Nous avons les moyens de donner corps au refus, de lui donner pouvoir. Notre vote, nos boycotts, nos désobéissances civiles sont autant de leviers pour incliner les tendances suicidaires de nos systèmes. Ces leviers sont dans toutes les mains, mais il faut des mains fermes, décidées et conscientes pour les manoeuvrer. Devant l’inaction générale, il faut des mains fermes comme 1000, décidées comme 10 000 et conscientes pour l’ensemble. Il faut le courage du contre-courant pour sauver le navire où, tou·te·s, nous sommes embarqué·e·s; le courage de la contestation pour sauver l’arche où sont pillées nos vraies richesses.
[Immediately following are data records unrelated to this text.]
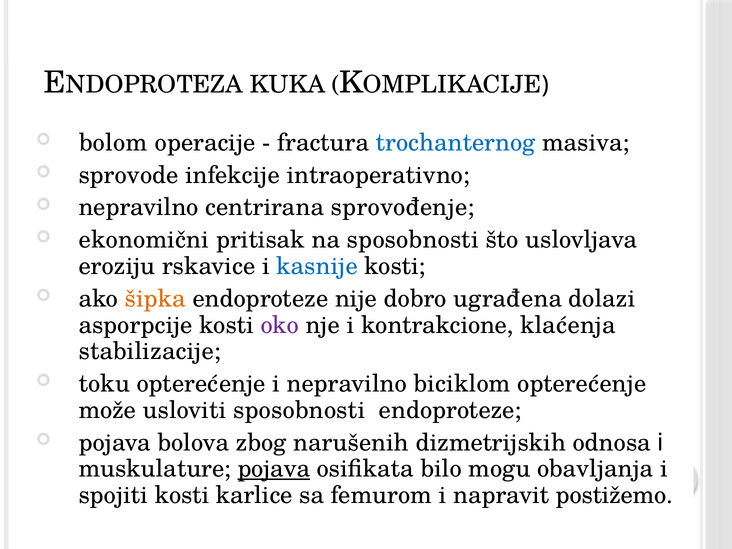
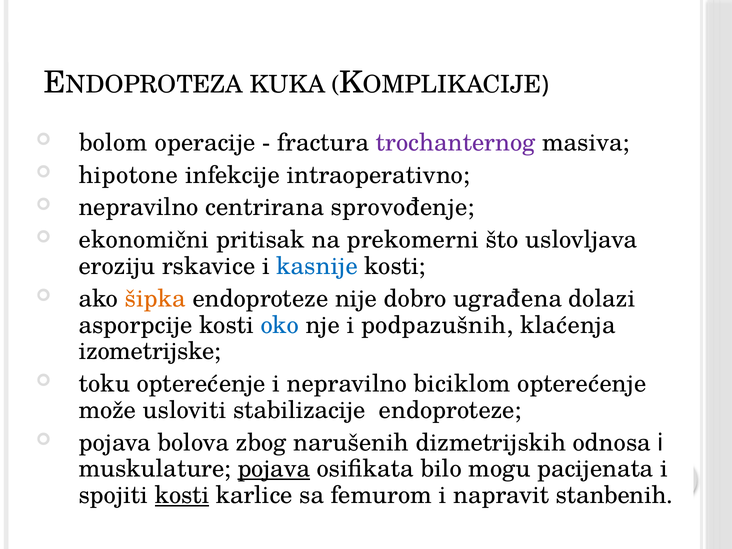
trochanternog colour: blue -> purple
sprovode: sprovode -> hipotone
na sposobnosti: sposobnosti -> prekomerni
oko colour: purple -> blue
kontrakcione: kontrakcione -> podpazušnih
stabilizacije: stabilizacije -> izometrijske
usloviti sposobnosti: sposobnosti -> stabilizacije
obavljanja: obavljanja -> pacijenata
kosti at (182, 495) underline: none -> present
postižemo: postižemo -> stanbenih
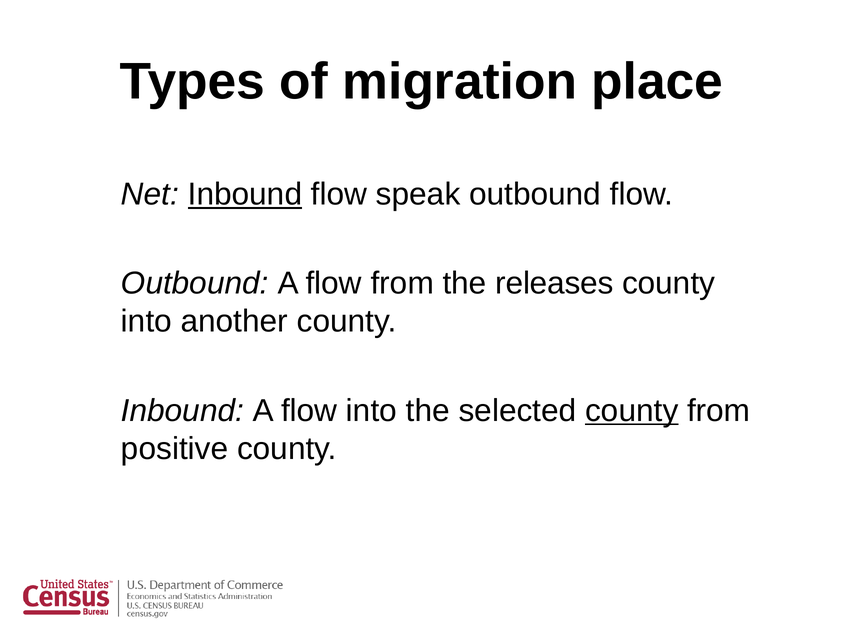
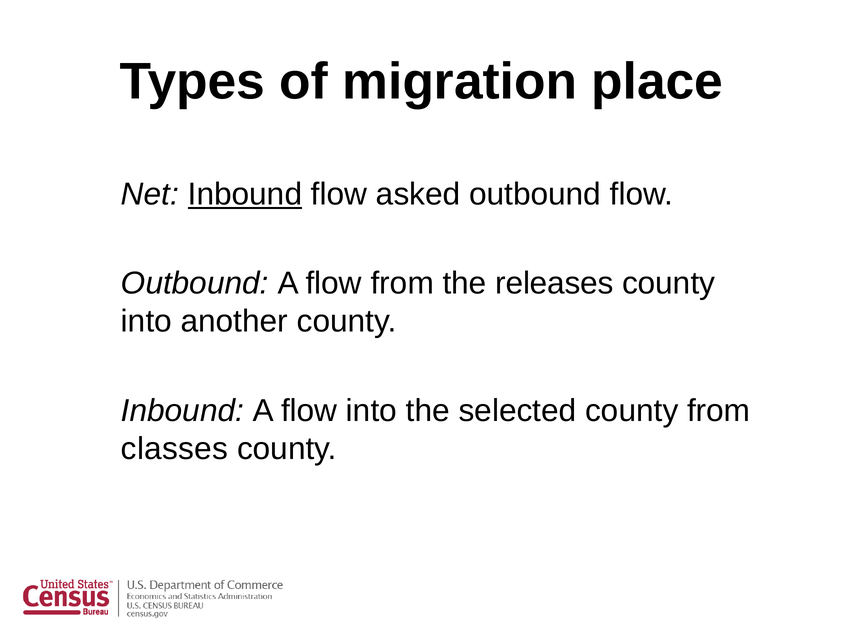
speak: speak -> asked
county at (632, 411) underline: present -> none
positive: positive -> classes
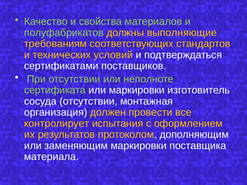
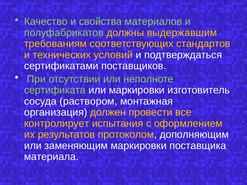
выполняющие: выполняющие -> выдержавшим
сосуда отсутствии: отсутствии -> раствором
Ce qui nous sauvera, là encore, nous le savons déjà . Hormis les quelques citations de cet article, je n’espère et ne crois rien apprendre au lecteur. Ce que je veux tient dans le pouvoir simple et rassembleur d’un texte qui atteint. Un texte qui touche au coeur de chacun·e pour lui signifier qu’il n’est pas seul·e, que des frangins et frangines comprennent comme lui notre situation, sa gravité – comme la nécessité et la beauté de lui faire toujours lutte.
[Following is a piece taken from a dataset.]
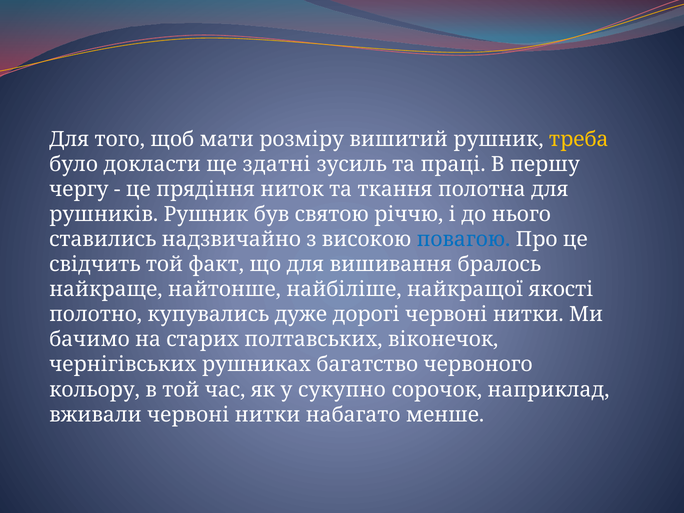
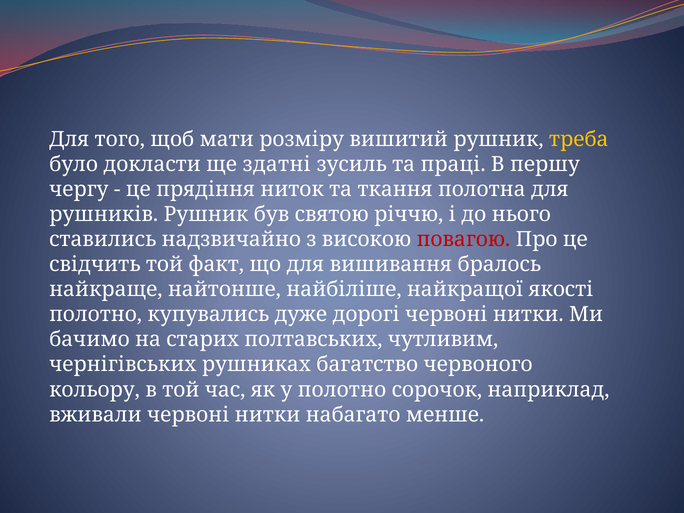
повагою colour: blue -> red
віконечок: віконечок -> чутливим
у сукупно: сукупно -> полотно
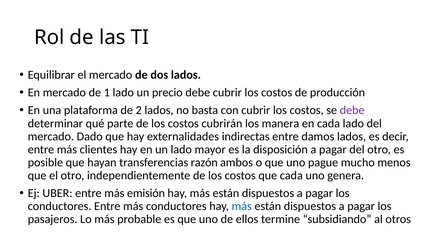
À celles et ceux qui luttent déjà, je veux vous partager mon souffle et fortifier vos flammes. À celles et ceux qui se croient impuissant·e·s, je veux vous dire que la lutte est possible et qu’être révolté·e est plus que légitime. À tou·te·s, je demande une solidarité sans peurs qui saura seule nous raisonner : aimez-vous, révoltez- vous, soyez conscient·e·s – il en va de la vigueur d’un camp qui est celui des justes, et sur lequel l’Histoire n’a d’autre choix que fonder ses espoirs.